_Work request 1_: Translate this sentence from the passage on the Lawboratory Project into Spanish: "Lawboratory will communicate, celebrate and challenge how people think about law."
_Work request 2_: Continue the passage on the Lawboratory Project, picking up after its final sentence.
(Selected excerpt begins)
The Lawboratory Project explores a participatory approach to public legal education, raising awareness of cutting-edge legal research and generating law-related research by virtue of the learning yielded by extensive experimental public interactions. By this approach it aims to generate greater impact of research, innovation in research methodologies and new forms of research outputs.

Law, legal frameworks and regulations touch our lives in a million visible and invisible ways. While most of us accept they exist and will engage when necessary, most of us know little about them. Lawboratory will communicate, celebrate and challenge how people think about law.  Engaging exhibits will be co-produced by creative practitioners, designers and legal scholars through iterative processes.

The exhibits will be open to the public, either for general or targeted audiences. This outreach will broaden the impact of legal scholarship and widen public engagement with law.

Lawboratory rests on the following principles:

Innovation — a playful, experimental, celebratory approach to public legal education, disseminating legal scholarship and generating novel research (in terms of theme and form) is innovative. Lawboratory aims to turn facts into learning, feelings and action.

Participation — Lawboratory will involve visitors in curated exhibits, offering them information or perspectives that engage their attention and emotions in an entertaining and captivating way.  Trained mediators with appropriate expertise will assist the visitors to engage with the exhibit. The visitor may also become a consenting contributor of data to a research study related to the exhibit or another area of law.

Visitors’ reactions to the exhibit inspire or trigger further relevance to the exhibit for the researcher. As demonstrated by Michael John Gorman’s ‘Ideas Colliders’ exhibited at Trinity College Dublin’s Science Gallery in Dublin (and now replicated elsewhere), artistic collaboration with scientific research created exhibits to engage the public and collide yet more ideas:

‘Ideas Colliders – places to connect emerging research with the public, drawing the insights and concerns of the public into research, and through this process, transforming the role and relevance of the university itself.’
(MJ Gorman, Ideas Colliders, p152)

Lawboratory will do this for law.
(Selected excerpt ends)
(Data section begins)
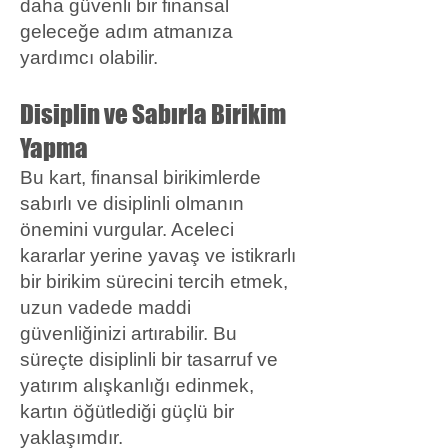
daha güvenli bir finansal
geleceğe adım atmanıza
yardımcı olabilir.
Disiplin ve Sabırla Birikim
Yapma
Bu kart, finansal birikimlerde
sabırlı ve disiplinli olmanın
önemini vurgular. Aceleci
kararlar yerine yavaş ve istikrarlı
bir birikim sürecini tercih etmek,
uzun vadede maddi
güvenliğinizi artırabilir. Bu
süreçte disiplinli bir tasarruf ve
yatırım alışkanlığı edinmek,
kartın öğütlediği güçlü bir
yaklaşımdır.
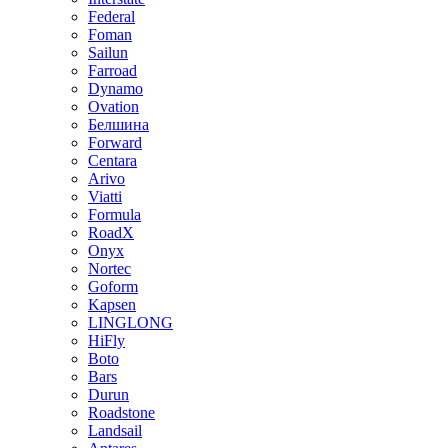
Federal
Foman
Sailun
Farroad
Dynamo
Ovation
Белшина
Forward
Centara
Arivo
Viatti
Formula
RoadX
Onyx
Nortec
Goform
Kapsen
LINGLONG
HiFly
Boto
Bars
Durun
Roadstone
Landsail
(Data section ends)
_Answer space 1_: Lawboratory comunicará, celebrará y cuestionará la forma en que las personas piensan sobre el derecho.

_Answer space 2_:
For all – Lawboratory is essentially audience-centred with no limit at whom it is aimed. Some exhibits may be targeted at a specific sector of the community, while others will be for all.

Inspiration here is taken from Nina Simon’s OF/BY/FOR ALL approach to helping public institutions become more inclusive, equitable, and relevant to their communities.

Law – the overarching subject area is law which inevitably covers a vast array of possible themes, topics, angles, connections. Led by researchers’ interests, each exhibit will highlight an area of law of significance and relevance.

Impact – so much legal scholarship stays within the academy and the legal profession, yet so much of it has personal, societal and national significance. Lawboratory will aerate legal scholarship through playful and participatory exhibits to reach a broader audience.

The Team

Prof Eugene McNamee

Executive Director and founder-member of the Ulster Legal Innovation Centre, a Centre of collaboration between the Law School and the School of Computing and Intelligent Systems. With interests in legal education, technology as an anthropological process, information flow processes in complex communicative systems and Law & Film, his vision for Lawboratory combines these interests to evolve a culturally significant entity bridging the divide between creative and legal practice.

Dr Lucy Royal-Dawson

Research Associate on the Lawboratory Project. With a background in social justice and human rights research, rights-based and participatory methods and the curation of cinematic events, she manages the development of the project and steers its public legal education research objectives.